Mi sono innamorata di Buenos Aires dopo aver letto Dio si è fermato a Buenos Aires scritto a quattro mani da Marco Marsullo e Paolo Piccirillo, uscito per Laterza nell’ottobre del 2014. Prima l’Argentina e la sua capitale erano per me mete come tante, di cui sapevo poco e ignoravo molto. Quando il loro libro mi è capitato tra le mani e ho iniziato a leggerlo ne sono stata completamente rapita e in un attimo con la testa ero tra i barrios di Buenos Aires, magari seduta a un tavolo a bere un mate e a gustare les empanadas.

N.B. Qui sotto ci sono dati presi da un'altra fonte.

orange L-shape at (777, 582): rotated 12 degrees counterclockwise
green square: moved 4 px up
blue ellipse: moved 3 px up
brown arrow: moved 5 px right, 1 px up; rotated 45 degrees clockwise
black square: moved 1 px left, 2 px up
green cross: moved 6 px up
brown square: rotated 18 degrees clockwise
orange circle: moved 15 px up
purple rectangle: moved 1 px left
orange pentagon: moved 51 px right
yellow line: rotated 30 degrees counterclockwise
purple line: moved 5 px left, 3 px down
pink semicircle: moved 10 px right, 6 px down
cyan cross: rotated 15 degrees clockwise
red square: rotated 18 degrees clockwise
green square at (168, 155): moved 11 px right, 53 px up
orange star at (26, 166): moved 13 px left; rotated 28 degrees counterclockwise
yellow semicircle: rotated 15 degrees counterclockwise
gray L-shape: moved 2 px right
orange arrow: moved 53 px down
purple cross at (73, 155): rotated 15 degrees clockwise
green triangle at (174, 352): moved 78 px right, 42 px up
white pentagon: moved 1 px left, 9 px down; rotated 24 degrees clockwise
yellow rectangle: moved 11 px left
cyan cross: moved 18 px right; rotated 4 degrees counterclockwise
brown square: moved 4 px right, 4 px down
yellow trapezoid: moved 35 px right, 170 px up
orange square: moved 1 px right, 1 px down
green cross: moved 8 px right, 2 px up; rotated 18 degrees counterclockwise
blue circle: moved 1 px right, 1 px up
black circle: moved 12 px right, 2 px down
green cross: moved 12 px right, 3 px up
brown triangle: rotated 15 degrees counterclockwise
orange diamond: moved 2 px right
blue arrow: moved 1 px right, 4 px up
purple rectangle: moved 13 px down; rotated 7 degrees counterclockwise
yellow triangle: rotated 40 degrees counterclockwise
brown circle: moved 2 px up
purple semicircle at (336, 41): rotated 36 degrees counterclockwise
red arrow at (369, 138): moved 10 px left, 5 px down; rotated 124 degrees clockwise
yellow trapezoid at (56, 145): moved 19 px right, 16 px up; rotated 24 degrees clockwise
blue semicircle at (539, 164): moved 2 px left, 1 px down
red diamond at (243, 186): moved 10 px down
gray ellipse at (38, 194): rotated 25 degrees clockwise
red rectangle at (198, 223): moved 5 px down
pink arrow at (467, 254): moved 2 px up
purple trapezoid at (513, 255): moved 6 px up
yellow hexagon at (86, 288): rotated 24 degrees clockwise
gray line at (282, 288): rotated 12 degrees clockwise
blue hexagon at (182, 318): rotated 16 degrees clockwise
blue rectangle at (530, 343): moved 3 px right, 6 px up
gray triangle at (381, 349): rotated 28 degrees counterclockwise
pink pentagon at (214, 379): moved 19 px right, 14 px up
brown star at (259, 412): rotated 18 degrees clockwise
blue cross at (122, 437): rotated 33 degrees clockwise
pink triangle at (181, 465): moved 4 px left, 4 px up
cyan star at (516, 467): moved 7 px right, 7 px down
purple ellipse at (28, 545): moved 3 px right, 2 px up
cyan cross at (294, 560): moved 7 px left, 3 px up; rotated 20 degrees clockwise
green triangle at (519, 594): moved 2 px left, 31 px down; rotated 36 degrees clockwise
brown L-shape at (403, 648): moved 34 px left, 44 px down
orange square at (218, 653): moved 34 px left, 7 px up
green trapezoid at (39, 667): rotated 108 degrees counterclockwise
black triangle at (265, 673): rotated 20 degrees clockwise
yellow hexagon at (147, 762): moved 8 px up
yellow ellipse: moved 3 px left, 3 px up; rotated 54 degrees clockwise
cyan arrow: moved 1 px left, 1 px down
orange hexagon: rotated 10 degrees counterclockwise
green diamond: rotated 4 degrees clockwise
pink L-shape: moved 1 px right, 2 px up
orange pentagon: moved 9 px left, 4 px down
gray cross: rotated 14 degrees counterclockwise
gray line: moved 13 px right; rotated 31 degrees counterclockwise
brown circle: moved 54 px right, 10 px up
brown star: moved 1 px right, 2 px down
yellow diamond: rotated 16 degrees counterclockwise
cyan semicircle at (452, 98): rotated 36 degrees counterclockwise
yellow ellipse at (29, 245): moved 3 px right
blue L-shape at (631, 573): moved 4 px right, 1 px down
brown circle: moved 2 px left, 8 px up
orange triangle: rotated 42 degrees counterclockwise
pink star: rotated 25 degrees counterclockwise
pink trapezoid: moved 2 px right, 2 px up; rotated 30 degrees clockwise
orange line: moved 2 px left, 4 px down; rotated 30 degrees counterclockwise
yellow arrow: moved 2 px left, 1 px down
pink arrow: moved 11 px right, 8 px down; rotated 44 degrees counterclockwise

Buenos Aires me la immagino come una città in costante fermento, ricca di storia e cultura, di artisti e scrittori. Le strade di Buenos Aires ormai sono le mie viscere, scriveva Jorge Luis Borges (probabilmente lo scrittore porteños più conosciuto) ne “Le strade“, uno dei suoi componimenti più belli, una vera e propria dichiarazione d’amore per la sua città (ad essa ha dedicato anche Fervore di Buenos Aires, edito Adelphi).

Buenos Aires e la letteratura, Buenos Aires e i libri, binomi inscindibili. Come scrive Piccirillo, a Buenos Aires c’è la avenida Santa Fè che unisce l’avenida 9 de Julio, il Cerrito e la avenida del Libertador a quello che è il quartiere più grande ed importante della città: Palermo.

Nei pressi del giardino botanico a pochi passi da Plaza Italia, c’è una specie di mercatino permanente che occupa un centinaio di metri del marciapiede al centro della strada […] All’ingresso c’è scritto Feria Del Libro e sull’ala aperta di una bancarella c’è la faccia di Julio Cortazar.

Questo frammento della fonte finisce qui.